Er verließ bald seine Mutter, die ihn als „Hausmönch“ bei sich behalten wollte, zog in die Berge und begann ein Leben einsamen Gebets in vollständigem Bruch mit der Gesellschaft. Darauf folgte eine Gewissenskrise: War es gut, den Problemen der Gesellschaft aus dem Weg zu gehen, um sich eine unverfälschte Anhänglichkeit an das Evangelium zu erhalten, oder wäre es besser, in die Welt zu gehen und dort die Liebe Christi, des „Menschenfreundes“, wie er immer wieder sagte, weiterzugeben?
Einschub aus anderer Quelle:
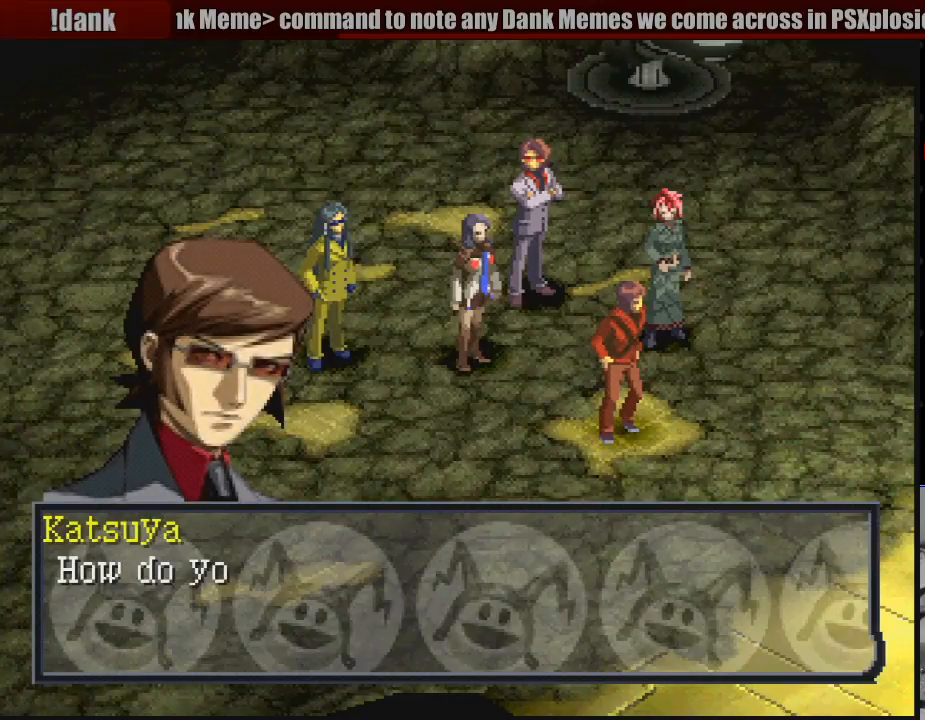
{"buttons": [], "events": [[67, "CROSS", "up"]]}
Er entschließt sich, den radikalen Bruch mit der Welt aufzugeben und kehrt nach Antiochien zurück, wo er 386 zum Priester geweiht wird. Er wird berühmt für seine Fähigkeit, den Bibeltext den Menschen mit ihren Fragen nahe zu bringen. Er kann manchmal stundenlang sprechen, und die Leute rufen und klatschen im zu. Im Gegenzug zum Luxus und Trägheit der Reichen unterstreicht er, wie wichtig die Gütergemeinschaft, die Arbeit und die Befreiung der Sklaven ist, und er ruft zum persönlichen und gemeinsamen Teilen auf (er entwirft sogar einen Plan zur Beseitigung der Armut in Antiochien). Diese Solidarität ist für ihn ein noch größeres Sakrament als das Werk eines guten Gewissens, nämlich ein Zeichen der wirklichen Gegenwart Christi in der Welt. Oft kommentiert er den Satz Jesu: „Was ihr für einen dieser Geringen getan habt, das habt ihr mir getan“, und er zieht daraus den Schluss, dass der Arme ein „anderer Christus“ ist und das „Altarsakrament“ sich auf die Straße hinaus verlängern muss in das „Brudersakrament“.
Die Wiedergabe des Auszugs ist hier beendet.